*** Opening of DATASET RECORDS ***

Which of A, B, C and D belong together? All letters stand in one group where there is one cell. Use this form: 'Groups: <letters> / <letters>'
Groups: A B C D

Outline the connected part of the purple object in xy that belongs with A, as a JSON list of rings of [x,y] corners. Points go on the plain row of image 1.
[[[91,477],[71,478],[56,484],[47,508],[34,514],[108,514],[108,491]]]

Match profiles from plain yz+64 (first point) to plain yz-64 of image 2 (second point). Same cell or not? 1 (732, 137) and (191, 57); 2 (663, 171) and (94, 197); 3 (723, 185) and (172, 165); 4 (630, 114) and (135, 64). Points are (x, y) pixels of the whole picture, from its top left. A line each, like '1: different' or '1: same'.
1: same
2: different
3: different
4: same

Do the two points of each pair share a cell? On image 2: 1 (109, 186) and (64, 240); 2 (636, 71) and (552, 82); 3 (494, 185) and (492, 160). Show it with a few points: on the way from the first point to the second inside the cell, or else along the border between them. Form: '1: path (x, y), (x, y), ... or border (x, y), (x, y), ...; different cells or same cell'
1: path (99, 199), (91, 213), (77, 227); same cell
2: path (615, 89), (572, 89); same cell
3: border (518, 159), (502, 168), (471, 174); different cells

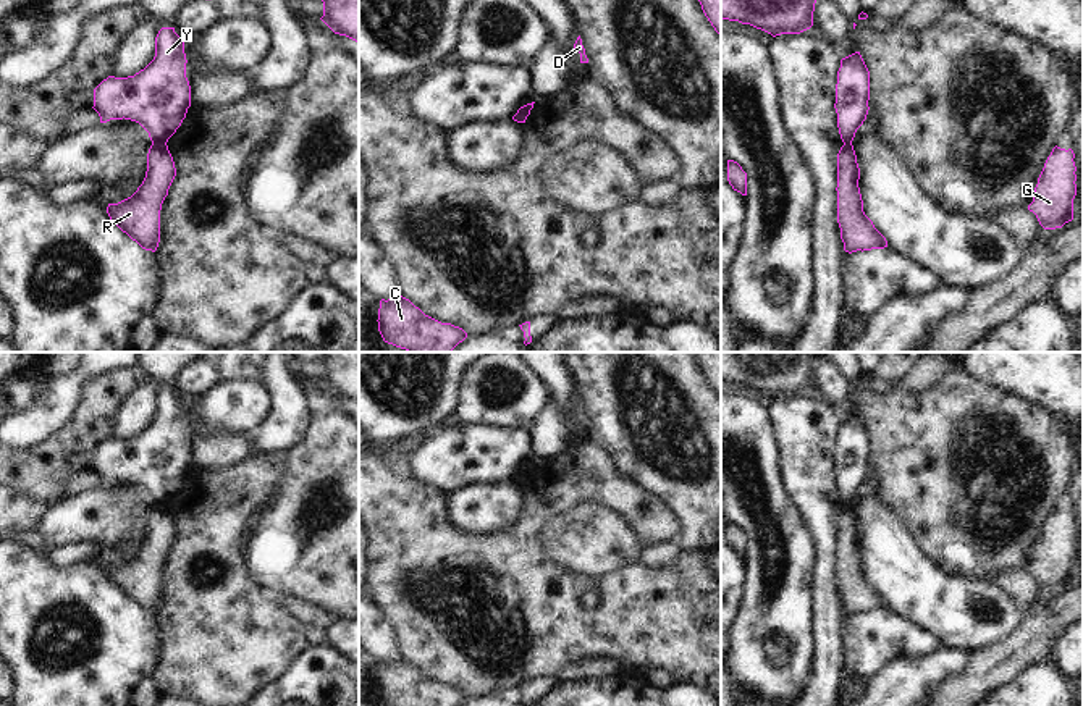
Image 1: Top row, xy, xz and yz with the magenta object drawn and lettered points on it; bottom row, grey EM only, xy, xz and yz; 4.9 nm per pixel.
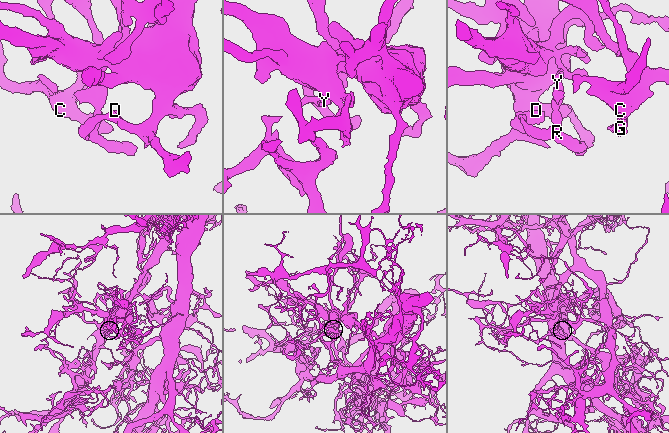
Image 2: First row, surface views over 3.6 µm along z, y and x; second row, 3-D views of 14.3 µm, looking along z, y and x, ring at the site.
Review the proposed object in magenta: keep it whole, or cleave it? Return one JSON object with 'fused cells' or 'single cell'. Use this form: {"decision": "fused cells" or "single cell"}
{"decision": "fused cells"}

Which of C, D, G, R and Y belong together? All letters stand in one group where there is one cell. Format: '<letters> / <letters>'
C D G R / Y

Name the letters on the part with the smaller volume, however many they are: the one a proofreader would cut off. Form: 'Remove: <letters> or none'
Remove: Y

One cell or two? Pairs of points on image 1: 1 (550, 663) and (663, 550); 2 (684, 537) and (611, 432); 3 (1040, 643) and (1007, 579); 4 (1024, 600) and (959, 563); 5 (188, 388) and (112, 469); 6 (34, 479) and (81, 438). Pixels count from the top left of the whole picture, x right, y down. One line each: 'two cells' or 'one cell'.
1: two cells
2: one cell
3: two cells
4: two cells
5: two cells
6: one cell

*** Close of DATASET RECORDS ***

— YOUR TASK —
Repeat the data above in full and exactly. Omit every image.

— WRITTEN RESPONSE —
Which of A, B, C and D belong together? All letters stand in one group where there is one cell. Use this form: 'Groups: <letters> / <letters>'
Groups: A B C D

Outline the connected part of the purple object in xy that belongs with A, as a JSON list of rings of [x,y] corners. Points go on the plain row of image 1.
[[[91,477],[71,478],[56,484],[47,508],[34,514],[108,514],[108,491]]]

Match profiles from plain yz+64 (first point) to plain yz-64 of image 2 (second point). Same cell or not? 1 (732, 137) and (191, 57); 2 (663, 171) and (94, 197); 3 (723, 185) and (172, 165); 4 (630, 114) and (135, 64). Points are (x, y) pixels of the whole picture, from its top left. A line each, like '1: different' or '1: same'.
1: same
2: different
3: different
4: same

Do the two points of each pair share a cell? On image 2: 1 (109, 186) and (64, 240); 2 (636, 71) and (552, 82); 3 (494, 185) and (492, 160). Show it with a few points: on the way from the first point to the second inside the cell, or else along the border between them. Form: '1: path (x, y), (x, y), ... or border (x, y), (x, y), ...; different cells or same cell'
1: path (99, 199), (91, 213), (77, 227); same cell
2: path (615, 89), (572, 89); same cell
3: border (518, 159), (502, 168), (471, 174); different cells

Image 1: Top row, xy, xz and yz with the magenta object drawn and lettered points on it; bottom row, grey EM only, xy, xz and yz; 4.9 nm per pixel.
Image 2: First row, surface views over 3.6 µm along z, y and x; second row, 3-D views of 14.3 µm, looking along z, y and x, ring at the site.
Review the proposed object in magenta: keep it whole, or cleave it? Return one JSON object with 'fused cells' or 'single cell'. Use this form: {"decision": "fused cells" or "single cell"}
{"decision": "fused cells"}

Which of C, D, G, R and Y belong together? All letters stand in one group where there is one cell. Format: '<letters> / <letters>'
C D G R / Y

Name the letters on the part with the smaller volume, however many they are: the one a proofreader would cut off. Form: 'Remove: <letters> or none'
Remove: Y

One cell or two? Pairs of points on image 1: 1 (550, 663) and (663, 550); 2 (684, 537) and (611, 432); 3 (1040, 643) and (1007, 579); 4 (1024, 600) and (959, 563); 5 (188, 388) and (112, 469); 6 (34, 479) and (81, 438). Pixels count from the top left of the whole picture, x right, y down. One line each: 'two cells' or 'one cell'.
1: two cells
2: one cell
3: two cells
4: two cells
5: two cells
6: one cell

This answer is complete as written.